→ **Passage**
....
Transforming a NxN binary matrix to a zero matrix using minimum row and column toggles.

Question

Hello,

This is about the question i posted regarding converting one NxN binary matrix to another . The question i asked is a code-challenge problem . However, a similar question was asked at http://stackoverflow.com/questions/1310590/matrix-conversion. I went through that thread,and have gained some idea about how to go about solving the problem. I restate the problem here.

"I want to write code to solve the following problem. I am planning to use C, C++, Java or Python, depending on whichever allows a more convenient solution. Given two NxN (1 <= N <= 2000) binary matrices (A matrix each of whose element is either a one or a zero), A and B. The problem is to transform A into B, using the minimum number of permissible operations. The permissible operations are:
1. We can toggle a row,
  which will toggle all values in that row, i.e. it will change 1 to 0 and 0 to 1 in that row
2. We can toggle a column,
  which will toggle all values in that column, i.e. it will change 1 to 0 and 0 to 1 in that column.
If no solution is possible we print -1"

However, i have the following doubt.
....
Say whether each statement agrees with the post, answering yes or no and quoting the words of the post that decide it: (a) N can be as large as 2000. (b) A column toggle changes only one value in that column. (c) If no solution is possible, the program prints 0. The material that comes next is from a separate source.

→ **Supplied information**
....
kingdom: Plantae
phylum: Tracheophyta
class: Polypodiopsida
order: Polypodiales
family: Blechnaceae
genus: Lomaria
....
→ **Solution to the problem**
(a) Yes: "(1 <= N <= 2000)"
(b) No: "it will change 1 to 0 and 0 to 1 in that column"
(c) No: "If no solution is possible we print -1"